TASK DESCRIPTION:
Lines in which "feel" appears should be pulled from the data below.

RECORDED INFORMATION:

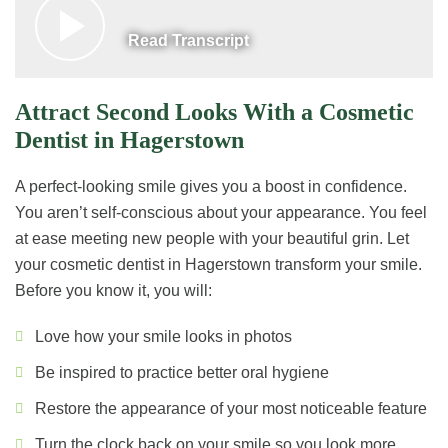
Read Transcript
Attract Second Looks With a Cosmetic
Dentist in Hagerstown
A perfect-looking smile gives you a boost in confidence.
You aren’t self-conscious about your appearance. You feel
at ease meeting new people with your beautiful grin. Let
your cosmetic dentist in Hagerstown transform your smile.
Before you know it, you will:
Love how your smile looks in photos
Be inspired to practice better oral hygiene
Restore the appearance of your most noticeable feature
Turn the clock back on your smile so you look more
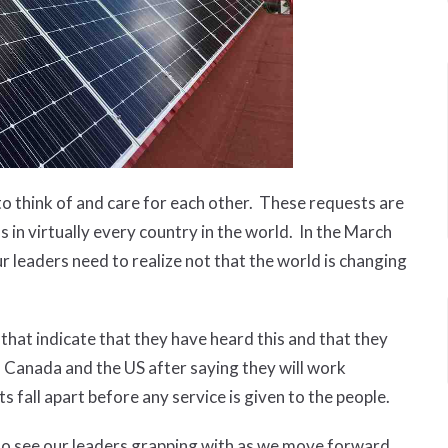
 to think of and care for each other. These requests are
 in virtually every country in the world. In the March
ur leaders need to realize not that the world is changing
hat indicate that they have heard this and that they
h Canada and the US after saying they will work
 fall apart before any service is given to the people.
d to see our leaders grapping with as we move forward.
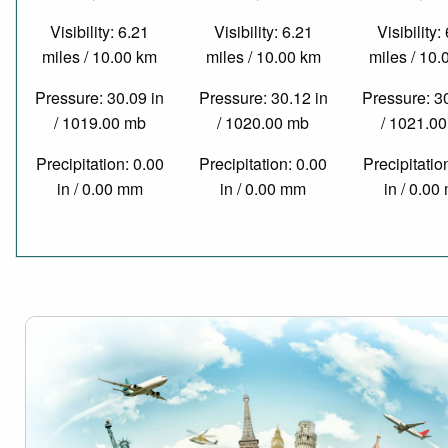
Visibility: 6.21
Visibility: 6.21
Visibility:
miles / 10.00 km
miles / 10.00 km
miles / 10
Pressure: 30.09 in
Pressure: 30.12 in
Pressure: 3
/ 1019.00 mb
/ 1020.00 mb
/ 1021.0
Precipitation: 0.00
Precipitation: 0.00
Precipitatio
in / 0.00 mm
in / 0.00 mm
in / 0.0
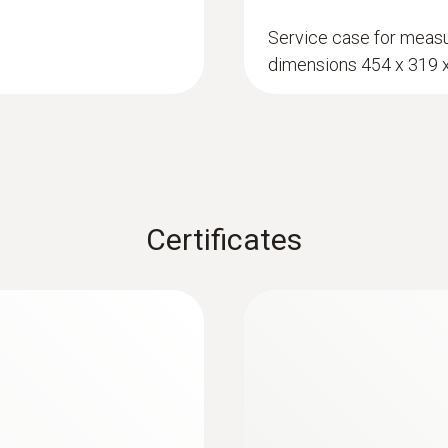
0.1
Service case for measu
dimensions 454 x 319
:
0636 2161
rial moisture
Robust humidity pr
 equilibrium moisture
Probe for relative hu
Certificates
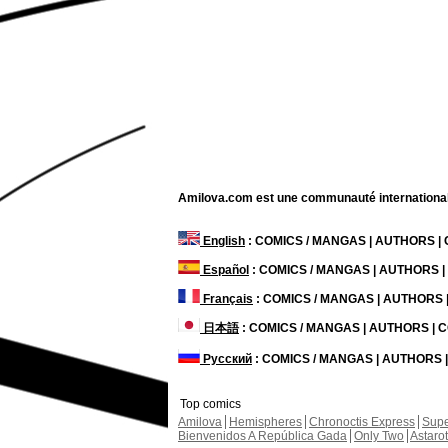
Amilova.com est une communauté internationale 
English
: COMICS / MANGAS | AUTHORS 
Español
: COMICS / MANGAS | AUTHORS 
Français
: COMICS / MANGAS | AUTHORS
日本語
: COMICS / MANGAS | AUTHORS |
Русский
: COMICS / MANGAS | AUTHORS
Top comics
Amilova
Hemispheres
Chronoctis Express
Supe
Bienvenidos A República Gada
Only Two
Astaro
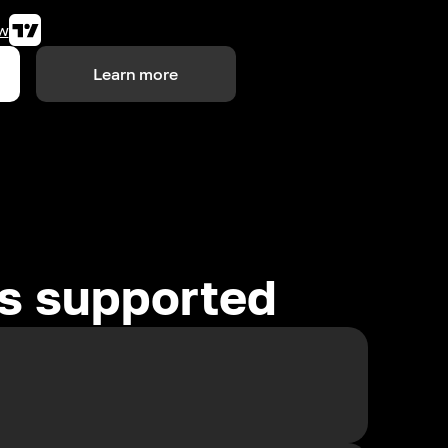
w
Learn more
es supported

==

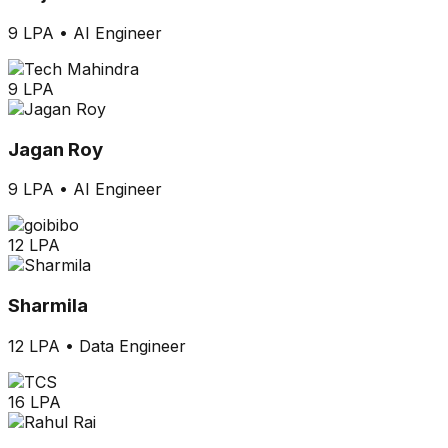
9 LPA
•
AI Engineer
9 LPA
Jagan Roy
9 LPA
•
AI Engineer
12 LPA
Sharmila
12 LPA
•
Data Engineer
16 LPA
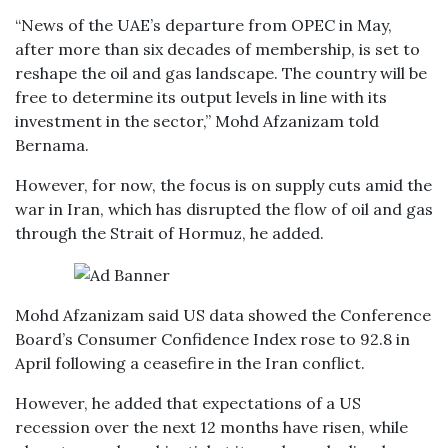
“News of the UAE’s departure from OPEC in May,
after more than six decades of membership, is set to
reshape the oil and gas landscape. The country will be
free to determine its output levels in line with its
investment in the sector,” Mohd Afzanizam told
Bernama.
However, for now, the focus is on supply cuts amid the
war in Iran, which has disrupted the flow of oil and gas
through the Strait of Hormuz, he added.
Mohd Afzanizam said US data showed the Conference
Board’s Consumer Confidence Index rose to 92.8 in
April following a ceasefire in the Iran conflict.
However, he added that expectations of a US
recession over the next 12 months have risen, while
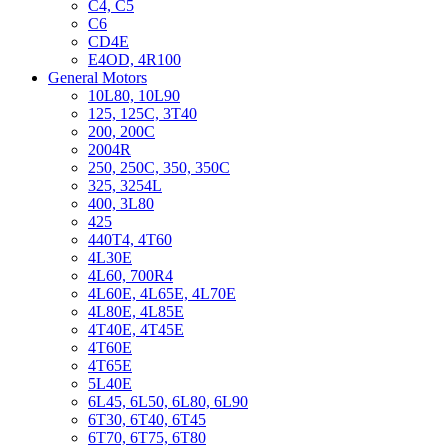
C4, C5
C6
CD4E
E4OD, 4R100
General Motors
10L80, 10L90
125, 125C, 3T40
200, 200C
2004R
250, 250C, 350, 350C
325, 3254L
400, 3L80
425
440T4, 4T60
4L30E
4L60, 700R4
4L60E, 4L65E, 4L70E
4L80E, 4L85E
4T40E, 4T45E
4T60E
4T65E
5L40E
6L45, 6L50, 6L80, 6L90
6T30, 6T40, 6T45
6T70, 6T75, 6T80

---

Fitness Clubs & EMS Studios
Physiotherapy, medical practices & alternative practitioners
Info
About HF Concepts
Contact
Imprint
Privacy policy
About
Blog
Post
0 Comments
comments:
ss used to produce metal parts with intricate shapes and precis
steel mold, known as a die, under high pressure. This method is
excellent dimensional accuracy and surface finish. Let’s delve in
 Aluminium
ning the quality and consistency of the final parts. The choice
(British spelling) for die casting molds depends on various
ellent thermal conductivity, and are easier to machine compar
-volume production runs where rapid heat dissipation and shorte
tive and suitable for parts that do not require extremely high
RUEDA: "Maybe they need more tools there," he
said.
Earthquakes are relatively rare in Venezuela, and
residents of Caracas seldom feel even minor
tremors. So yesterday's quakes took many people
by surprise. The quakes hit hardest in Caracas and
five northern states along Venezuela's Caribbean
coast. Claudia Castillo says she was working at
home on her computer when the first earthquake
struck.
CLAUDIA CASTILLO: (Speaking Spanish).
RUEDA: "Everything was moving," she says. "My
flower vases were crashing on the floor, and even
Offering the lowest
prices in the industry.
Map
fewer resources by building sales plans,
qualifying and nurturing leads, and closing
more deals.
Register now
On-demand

RESULT FOR THIS EXERCISE:
You aren’t self-conscious about your appearance. You feel
residents of Caracas seldom feel even minor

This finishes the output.